Ces considérations de bon sens devraient conduire la Commission européenne à requérir d’urgence l’Agence européenne de l’asile. Cette Agence, dont les compétences et les moyens ont été renforcés au cours de la précédente législature, a les capacités de conduire une mission commune d’évaluation en continu du risque « pays » que présente la Syrie, conjuguant les connaissances de terrain dont disposent les différentes agences nationales de l’asile. Il est urgent d’avoir au plan européen une unité de vue sur les critères qui guideront à l’avenir deux types de décision : l’appréciation de la recevabilité des nouvelles demandes d’asile d’origine syrienne et l’opportunité de remettre en cause les protections déjà accordées. Il s’agit à l’évidence d’une question européenne : à défaut d’une coordination entre les États, les plus sensés pourraient être entrainés dans la surenchère du moins disant de l’hospitalité. La coordination de la rédaction des fiches de risque pays est une pratique de coopération courante reconnue par les agences nationales de l’asile comme efficace et conduisant à éviter que les écarts entre les taux nationaux d’octroi de la protection ne soient divergents. Il est regrettable que le Conseil des ministres des affaires intérieures tenu à Bruxelles le 13 décembre n’ait pris aucune orientation sur la question de la situation en Syrie. La précipitation dans cette matière, à rebours de la fièvre répandue par les courants d’extrême droite tablant sur la lassitude des pays d’accueil, doit se voir opposer deux autres considérations.

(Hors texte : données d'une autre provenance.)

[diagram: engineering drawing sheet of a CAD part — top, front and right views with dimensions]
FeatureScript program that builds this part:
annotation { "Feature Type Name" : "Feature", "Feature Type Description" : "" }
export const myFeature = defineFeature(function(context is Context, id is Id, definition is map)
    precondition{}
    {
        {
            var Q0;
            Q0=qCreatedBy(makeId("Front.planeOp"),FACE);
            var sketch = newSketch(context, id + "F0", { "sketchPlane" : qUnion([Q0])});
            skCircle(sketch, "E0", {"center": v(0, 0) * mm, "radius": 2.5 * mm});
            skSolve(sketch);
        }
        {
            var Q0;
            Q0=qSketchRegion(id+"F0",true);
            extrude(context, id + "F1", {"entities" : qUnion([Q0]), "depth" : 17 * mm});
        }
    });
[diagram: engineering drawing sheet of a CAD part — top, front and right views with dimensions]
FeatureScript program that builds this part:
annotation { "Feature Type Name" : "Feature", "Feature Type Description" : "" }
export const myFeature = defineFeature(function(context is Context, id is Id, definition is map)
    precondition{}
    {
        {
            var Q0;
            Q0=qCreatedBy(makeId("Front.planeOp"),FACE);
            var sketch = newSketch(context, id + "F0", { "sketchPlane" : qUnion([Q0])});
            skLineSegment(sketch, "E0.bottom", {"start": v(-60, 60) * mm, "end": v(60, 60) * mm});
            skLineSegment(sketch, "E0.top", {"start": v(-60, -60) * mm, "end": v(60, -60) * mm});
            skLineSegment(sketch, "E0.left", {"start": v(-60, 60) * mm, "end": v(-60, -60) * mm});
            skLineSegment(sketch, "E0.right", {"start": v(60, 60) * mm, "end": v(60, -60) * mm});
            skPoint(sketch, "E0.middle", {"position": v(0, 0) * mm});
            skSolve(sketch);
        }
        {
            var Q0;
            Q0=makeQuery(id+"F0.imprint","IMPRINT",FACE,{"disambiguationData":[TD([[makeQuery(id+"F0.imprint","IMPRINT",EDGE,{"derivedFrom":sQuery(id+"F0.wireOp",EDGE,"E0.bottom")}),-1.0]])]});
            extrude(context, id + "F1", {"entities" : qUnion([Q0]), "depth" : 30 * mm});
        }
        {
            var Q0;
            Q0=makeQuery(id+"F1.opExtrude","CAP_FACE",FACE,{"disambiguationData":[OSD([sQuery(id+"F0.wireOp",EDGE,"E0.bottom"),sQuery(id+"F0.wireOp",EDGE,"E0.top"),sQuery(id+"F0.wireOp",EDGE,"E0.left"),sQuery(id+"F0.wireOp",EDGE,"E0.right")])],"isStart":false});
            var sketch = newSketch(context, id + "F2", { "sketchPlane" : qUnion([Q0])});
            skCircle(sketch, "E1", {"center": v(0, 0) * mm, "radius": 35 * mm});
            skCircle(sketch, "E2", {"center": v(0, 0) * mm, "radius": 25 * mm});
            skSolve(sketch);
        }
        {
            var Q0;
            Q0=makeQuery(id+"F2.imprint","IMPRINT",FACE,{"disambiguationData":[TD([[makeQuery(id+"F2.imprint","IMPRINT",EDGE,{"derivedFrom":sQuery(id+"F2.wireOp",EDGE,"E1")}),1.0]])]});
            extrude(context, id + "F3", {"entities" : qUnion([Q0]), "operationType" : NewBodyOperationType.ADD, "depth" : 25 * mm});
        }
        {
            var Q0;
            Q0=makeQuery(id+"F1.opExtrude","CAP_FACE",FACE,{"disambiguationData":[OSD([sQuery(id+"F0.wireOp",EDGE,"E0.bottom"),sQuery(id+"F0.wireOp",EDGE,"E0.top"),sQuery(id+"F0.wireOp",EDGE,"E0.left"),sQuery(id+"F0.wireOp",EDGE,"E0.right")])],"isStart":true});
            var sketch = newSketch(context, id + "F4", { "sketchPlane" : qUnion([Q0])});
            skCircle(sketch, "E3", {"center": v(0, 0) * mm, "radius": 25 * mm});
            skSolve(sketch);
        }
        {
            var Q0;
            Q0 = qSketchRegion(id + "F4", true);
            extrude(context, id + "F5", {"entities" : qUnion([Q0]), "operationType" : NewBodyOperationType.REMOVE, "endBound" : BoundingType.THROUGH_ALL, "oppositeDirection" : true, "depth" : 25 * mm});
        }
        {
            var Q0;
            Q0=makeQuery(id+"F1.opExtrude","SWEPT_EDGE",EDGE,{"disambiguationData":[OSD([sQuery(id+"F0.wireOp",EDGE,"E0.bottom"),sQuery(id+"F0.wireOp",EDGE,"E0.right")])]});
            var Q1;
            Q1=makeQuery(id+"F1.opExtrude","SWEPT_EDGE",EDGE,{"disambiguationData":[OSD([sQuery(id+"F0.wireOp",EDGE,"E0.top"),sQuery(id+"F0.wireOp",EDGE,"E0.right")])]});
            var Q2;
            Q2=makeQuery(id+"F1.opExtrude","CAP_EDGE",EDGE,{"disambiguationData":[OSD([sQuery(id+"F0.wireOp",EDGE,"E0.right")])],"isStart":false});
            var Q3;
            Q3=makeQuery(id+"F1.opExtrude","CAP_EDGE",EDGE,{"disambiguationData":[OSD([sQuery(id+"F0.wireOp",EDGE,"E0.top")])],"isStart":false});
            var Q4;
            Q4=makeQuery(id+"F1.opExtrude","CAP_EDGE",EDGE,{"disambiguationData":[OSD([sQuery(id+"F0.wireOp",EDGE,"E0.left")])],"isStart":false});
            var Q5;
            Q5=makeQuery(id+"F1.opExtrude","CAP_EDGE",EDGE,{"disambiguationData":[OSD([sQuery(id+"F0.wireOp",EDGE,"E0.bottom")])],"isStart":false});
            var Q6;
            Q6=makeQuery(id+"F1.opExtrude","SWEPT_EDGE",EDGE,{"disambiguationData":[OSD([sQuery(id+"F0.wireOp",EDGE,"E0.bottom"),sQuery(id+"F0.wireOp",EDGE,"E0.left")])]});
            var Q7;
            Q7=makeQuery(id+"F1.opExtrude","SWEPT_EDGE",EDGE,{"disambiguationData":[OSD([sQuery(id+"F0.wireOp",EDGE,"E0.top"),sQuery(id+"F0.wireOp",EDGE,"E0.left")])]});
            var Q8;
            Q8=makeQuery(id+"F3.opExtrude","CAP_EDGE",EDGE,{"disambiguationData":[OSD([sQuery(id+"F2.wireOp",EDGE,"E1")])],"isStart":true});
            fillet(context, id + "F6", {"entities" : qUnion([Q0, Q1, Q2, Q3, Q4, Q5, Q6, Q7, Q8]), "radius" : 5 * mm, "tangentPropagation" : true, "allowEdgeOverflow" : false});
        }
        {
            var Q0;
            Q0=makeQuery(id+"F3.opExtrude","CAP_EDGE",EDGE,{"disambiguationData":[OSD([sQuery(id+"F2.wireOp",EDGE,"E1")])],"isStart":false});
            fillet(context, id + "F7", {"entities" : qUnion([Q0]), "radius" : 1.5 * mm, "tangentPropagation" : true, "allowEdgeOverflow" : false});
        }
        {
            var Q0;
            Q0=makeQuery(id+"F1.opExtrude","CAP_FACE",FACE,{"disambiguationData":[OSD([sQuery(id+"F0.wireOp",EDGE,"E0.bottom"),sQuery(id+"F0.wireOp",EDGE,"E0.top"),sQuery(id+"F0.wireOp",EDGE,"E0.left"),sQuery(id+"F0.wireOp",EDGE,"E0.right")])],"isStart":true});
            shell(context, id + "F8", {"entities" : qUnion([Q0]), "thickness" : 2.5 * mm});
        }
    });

Même si l’on ne dispose pas d’une évaluation d’ensemble de l’intégration des ressortissants syriens dans les pays de l’Union européenne depuis 2015, quelques indications attestent d’un réel succès : en Allemagne où se trouvent la majorité d’entre eux, le taux d’occupation sur le marché du travail a atteint pour les hommes syriens 86%, plus élevé que celui observé pour l’ensemble de la population masculine et nombre d’entre eux ont joué un rôle important dans les emplois de première ligne ayant permis de surmonter la crise du COVID. En Suède, selon les estimations d’Eurostat, 75% de la population d’origine syrienne avait acquis la nationalité suédoise. De fait, ce sont les ressortissants syriens les plus qualifiés et diplômés qui ont rejoint l’Europe, où ils occupent souvent des emplois de qualifications mois élevée que celle à laquelle ils pourraient prétendre. Renoncer d’un seul coup aux fruits économiques, sociaux et culturels de ces trajectoires en moyenne anciennes de 7 années, serait hautement dommageable pour les deux parties. C’est plutôt sur la base d’un régime de retours volontaires que les liens tissés à travers les réfugiés syriens auraient le plus de chance d’être bénéfiques dans le long terme pour les Syriens et pour l’Europe.

C’est en définitive dans le long terme qu’il faut apprécier la possibilité des retours de la population syrienne implantée en Europe. On ne peut que souhaiter à ceux qui voudront retrouver leurs racines et leurs familles meurtries de pouvoir accomplir ce voeu, sous la sauvegarde d’un « monitoring européen éclairé » les préservant des menaces qui pèsent encore sur eux. Il n’est pas irréaliste de penser que la protection déjà accordée par l’Europe créera dans le long terme, pour ceux qui repartiront comme pour ceux qui resteront une forme de lien durable de nature à contredire les nouvelles narrations portées par un « Sud global » y compris dans le monde musulman, qui ne veulent voir en Europe que de l’égoïsme et de la domination.